* [To-do item]
Copy each line that includes the string "giúp" from the material into your answer.

* [Materials provided]
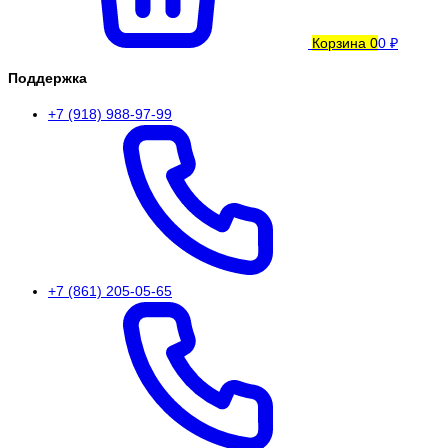
Корзина
0
0 ₽
Поддержка
+7 (918) 988-97-99
+7 (861) 205-05-65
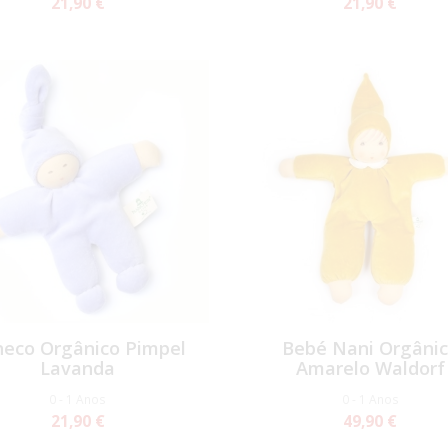
21,90 €
21,90 €
eco Orgânico Pimpel
Bebé Nani Orgâni
Lavanda
Amarelo Waldorf
0 - 1 Anos
0 - 1 Anos
21,90 €
49,90 €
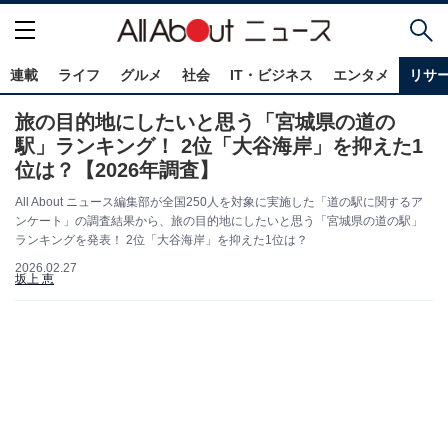
連載
ライフ
グルメ
社会
IT・ビジネス
エンタメ
リサ
旅の目的地にしたいと思う「宮城県の道の
駅」ランキング！ 2位「大谷海岸」を抑えた1
位は？【2026年調査】
All About ニュース編集部が全国250人を対象に実施した「道の駅に関するア
ンケート」の調査結果から、旅の目的地にしたいと思う「宮城県の道の駅」
ランキングを発表！ 2位「大谷海岸」を抑えた1位は？
2026.02.27
坂上 恵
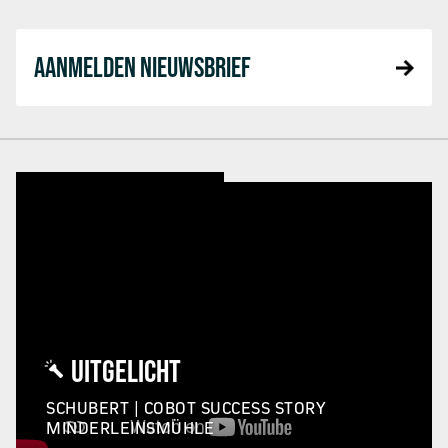
AANMELDEN NIEUWSBRIEF
UITGELICHT
SCHUBERT | COBOT SUCCESS STORY
MINDERLEINSMÜHLE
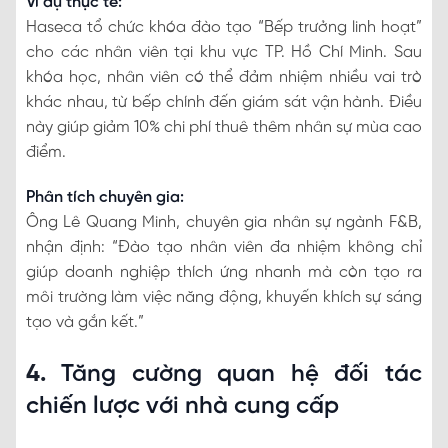
Ví dụ thực tế:
Haseca tổ chức khóa đào tạo “Bếp trưởng linh hoạt”
cho các nhân viên tại khu vực TP. Hồ Chí Minh. Sau
khóa học, nhân viên có thể đảm nhiệm nhiều vai trò
khác nhau, từ bếp chính đến giám sát vận hành. Điều
này giúp giảm 10% chi phí thuê thêm nhân sự mùa cao
điểm.
Phân tích chuyên gia:
Ông Lê Quang Minh, chuyên gia nhân sự ngành F&B,
nhận định: “Đào tạo nhân viên đa nhiệm không chỉ
giúp doanh nghiệp thích ứng nhanh mà còn tạo ra
môi trường làm việc năng động, khuyến khích sự sáng
tạo và gắn kết.”
4.
Tăng cường quan hệ đối tác
chiến lược với nhà cung cấp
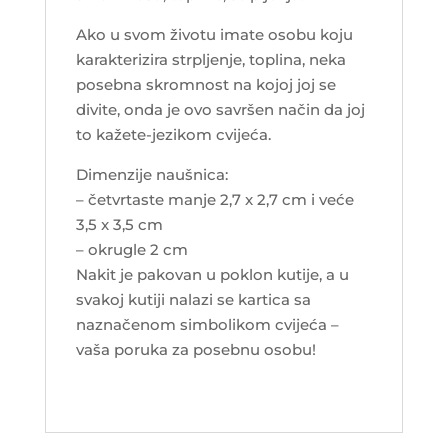
Ako u svom životu imate osobu koju
karakterizira strpljenje, toplina, neka
posebna skromnost na kojoj joj se
divite, onda je ovo savršen način da joj
to kažete-jezikom cvijeća.
Dimenzije naušnica:
– četvrtaste manje 2,7 x 2,7 cm i veće
3,5 x 3,5 cm
– okrugle 2 cm
Nakit je pakovan u poklon kutije, a u
svakoj kutiji nalazi se kartica sa
naznačenom simbolikom cvijeća –
vaša poruka za posebnu osobu!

* [Your solution]
này giúp giảm 10% chi phí thuê thêm nhân sự mùa cao
giúp doanh nghiệp thích ứng nhanh mà còn tạo ra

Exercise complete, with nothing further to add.